Grief: Divorce is often compared to a death, only that the people involved are still living and interaction is ongoing. Your marriage died, but your spouse and your need to interact with your spouse to disentangle assets and parenting responsibilities. That’s because divorce is a transitional grief, not a final grief. You are transitioning from one family structure to another family structure.

Loss of marriage is more than a loss of marriage. It is a loss of a lifestyle that you chose, with all of the benefits that used to exist. For most marriages, there are good times you can look back on. Raising children together. The companionship of eating dinner together every night. Sharing adventures and heartache. Even if those benefits don’t exist (hence why you are getting a divorce), they did exist, and it is a loss. You are also losing a spouse, transitioning to a co-parent. Just as importantly, you are losing the dream of the future that you thought you would have and the belief that your marriage would be until “death do us part.” Acknowledge that loss.

Grief is a process. There will be a time when you don’t feel the grief so intensely. The loss will transition as you develop a new family structure, even if you are the only one in that “family”. The loss will likely transition into another relationship, when you are ready to take that step.

Develop a good support system for your divorce team.

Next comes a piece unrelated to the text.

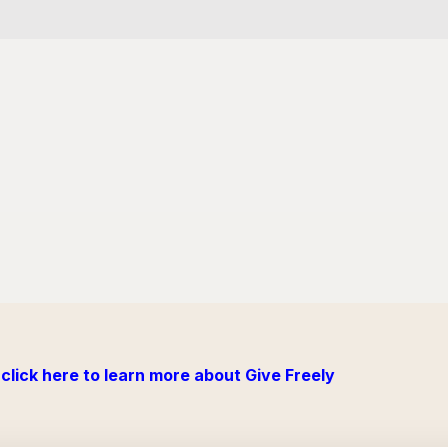
click here to learn more about Give Freely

  1. Good divorce attorney. You absolutely need someone that you can trust. There are going to be moments when decisions will have to be made in minutes, decisions that you would prefer to have time to process, and you won’t have that time. You need to feel you can trust the advice of the person who is giving you the information and recommendations for actions.
  2. Good friend willing to listen. Choose more than one if possible, so that you don’t overwhelm any one person. One who has a balanced perspective, who is calming. Don’t choose someone who is going to amplify your negative feelings. It may feel good in the moment and justify your negative emotions, but in the long run it’s really draining emotionally. You don’t want to be in a long term reactive mde.
  3. Therapist. Most of the time, a good friend is as good as a good therapist. However, during the divorce process, a good therapist will have training and suggestions or a perspective that someone who is emotionally invested in you will not have.

Be conscious about taking care of yourself. Who among us hasn’t indulged in a comfort ritual that isn’t good for us, whether it be eating a bag of chips or dinner is wine and chocolate? However, if unhealthy habits become a lifestyle, then you will not be able to make good decisions when you need to.

  • Eat healthy. No one can feel good on wine and chocolate all the time.
  • Get sleep. This is a tough one because your mind is always racing in circles trying to process all of the changes. But not getting enough sleep over time means that you don’t have the mental energy to react appropriate or make good decisions.
  • Exercise, especially if you are someone for whom exercise creates hormones that make you feel good.

Do mindfulness exercises, noting what you are feeling in the moment, acknowledging the feeling. Focus on feeling present in the moment and on your breathing. Mindfulness may be something that you do several times a day, to have a calm mind that allows you to make good decisions. It may be something that you do once a week as a way of taking stock of where you are at, and what you have been able to process emotionally, and what still needs to be processed.

Once you have a plan for how you can take control over your own emotions and your own feelings, you are well on your way to building resilience and coping with the process of getting divorced! Give yourself a congratulations, and remember that it is an ongoing process that will take a while to complete, but the emotional divorce process will become complete!